Dimenticando che il soggettista- sceneggiatore, in genere la stessa persona, è colui che crea la musica e la mette sullo spartito (io personalmente prima di ogni storia sbirciavo chi fosse l'autore e mi immaginavo un viso pur senza conoscerlo). L’ho sempre trovato strano, questo. Forse perché sono stata una lettrice di libri fin da bambina. E leggendo una storia, in ogni parola, sentivo la voce narrante dell’autore. Pertanto ho sempre dato molto peso, anche nei fumetti e nei fotoromanzi, all’autore.
La storia innanzitutto. E com’è raccontata. Dunque la prima cosa che andavo a vedere aprendo un fotoromanzo è stata sempre il nome dell’autore. E c’erano nomi, alla Lancio che per me erano una garanzia. Mi anticipavano il fatto che la storia sarebbe stata bella, più o meno bella, ma sicuramente non banale. Detto questo vi racconto com’è nato il mio approccio con i fotoromanzi Lancio come autrice. Iniziando da come è nata la mia passione per la scrittura.
Nella mia prima infanzia. Sono nata a Torino, quartiere antonelliano, proprio sotto la Mole. Una grande, solida casa ottocentesca con un primo piano di ringhiera, dove mi mettevo in postazione ogni volta che mi era possibile, incantata dall’andirivieni del cortile. La Casa delle meraviglie per me, tanto allora quanto ora nel ricordo, in quanto su quel ballatoio si affacciavano appartamenti abitati da personaggi assolutamente speciali.
La “signora dei bottoni”innanzitutto, che confezionava bottoni per un gran numero di sarte, ogni giorno in pellegrinaggio da lei con stoffe d’ogni genere. Il laboratorio della signora dei bottoni era tutto concentrato su un tavolo accanto alla finestra affacciata al ballatoio: una macchinetta magica e una cassettiera contenente “le anime” metalliche dei bottoni, di vari tipi e dimensioni. Quando non aveva clienti lei mi prendeva sulle ginocchia e m’insegnava a fare i bottoni. M’incantavano i suoi gesti.
Come ritagliava le stoffe, spesso bellissime, sete e lane colorate, ricavandone delle forme tonde delle dimensioni giuste per farci i bottoni che le erano stati ordinati. E poi il rito magico, l’assemblaggio delle parti, un giro di manovella… e via! Ecco uscire il bottone confezionato! Ma non era tutto. Sul mondo del ballatoio si affacciava anche la stanza di Cesare, figlio della “signora dei bottoni” nonché suonatore di batteria. Ah il suono dei piatti e delle spazzole, e il rullare dei tamburi… e lui alto e biondo, come un divo del cinema!

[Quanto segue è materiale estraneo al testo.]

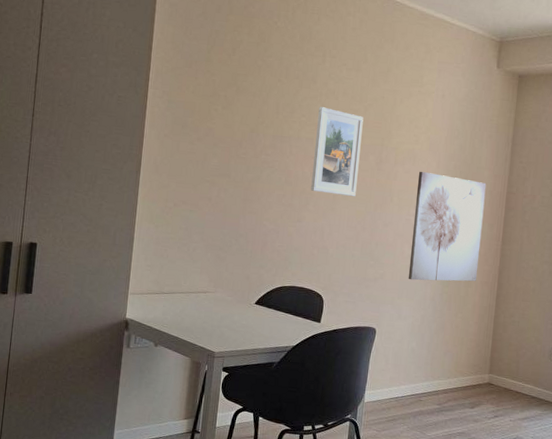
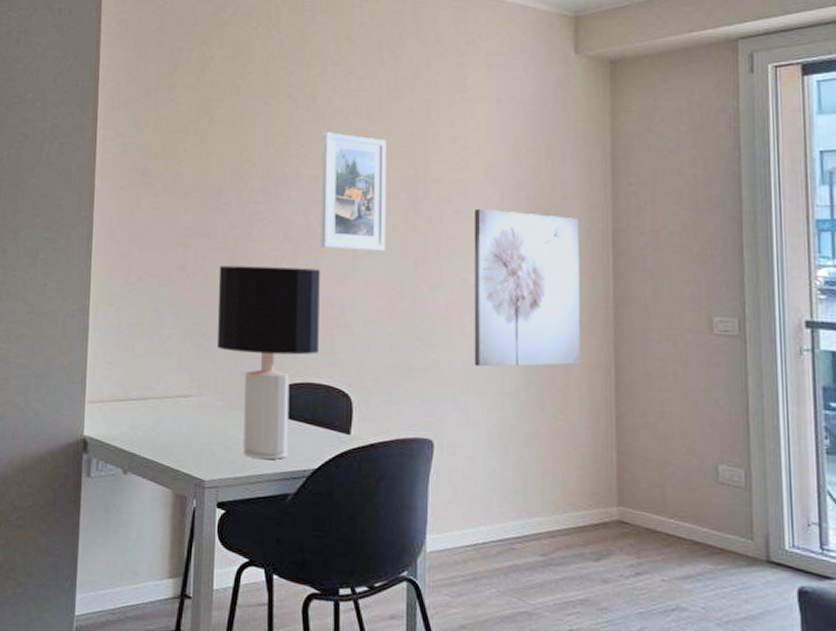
desk lamp: none [231,199,309,339] -> present [218,265,320,460]

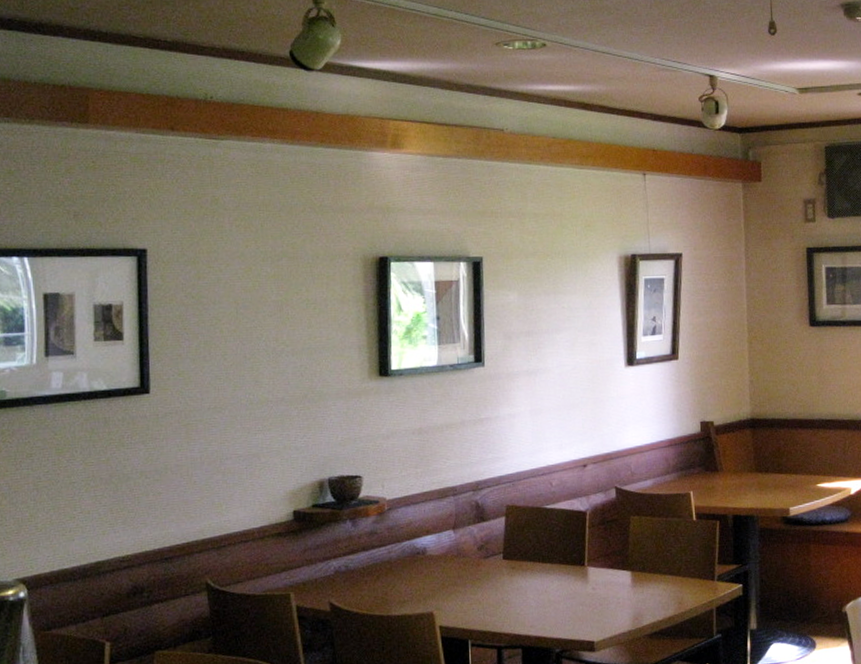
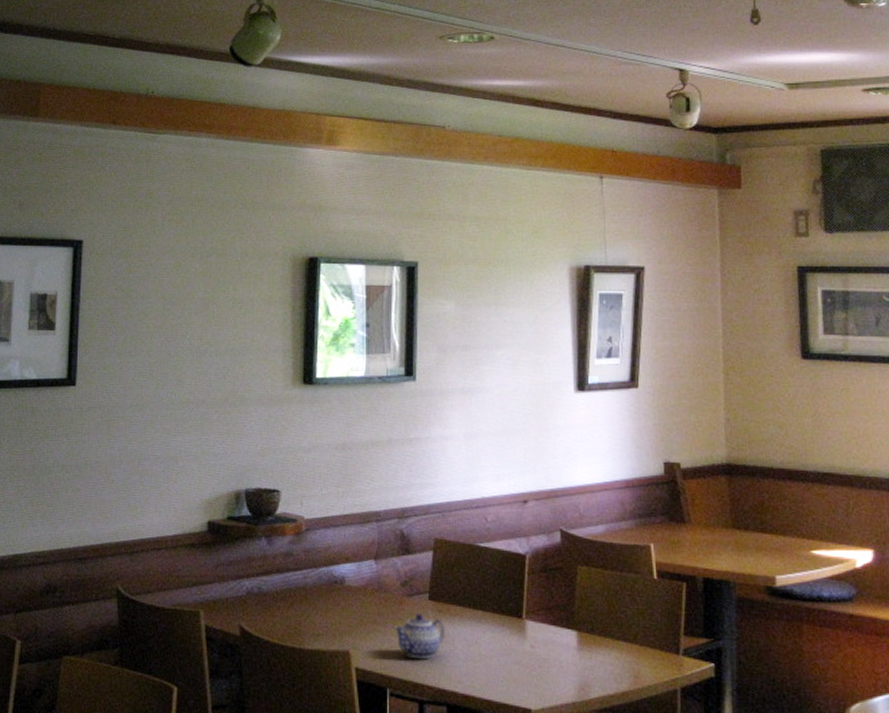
teapot: none [473,572,518,612] -> present [394,613,445,660]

M’incantavo ad ascoltarlo. E che dire dell’ultima porta, che dava nell’appartamento di Pina, cantante di night club? Bisognava vederla, quando usciva la sera, con quegli splendidi abiti anni ’50, le gonne a godet di velluto nero, o taffetà frusciante… le collane, le perle, gli strass. La mia fantasia galoppava a briglia sciolta. Il cortile, il ballatoio, erano come un film che scorreva sotto i miei occhi, magico e ininterrotto, immagini che si ripetevano, ma mai uguali.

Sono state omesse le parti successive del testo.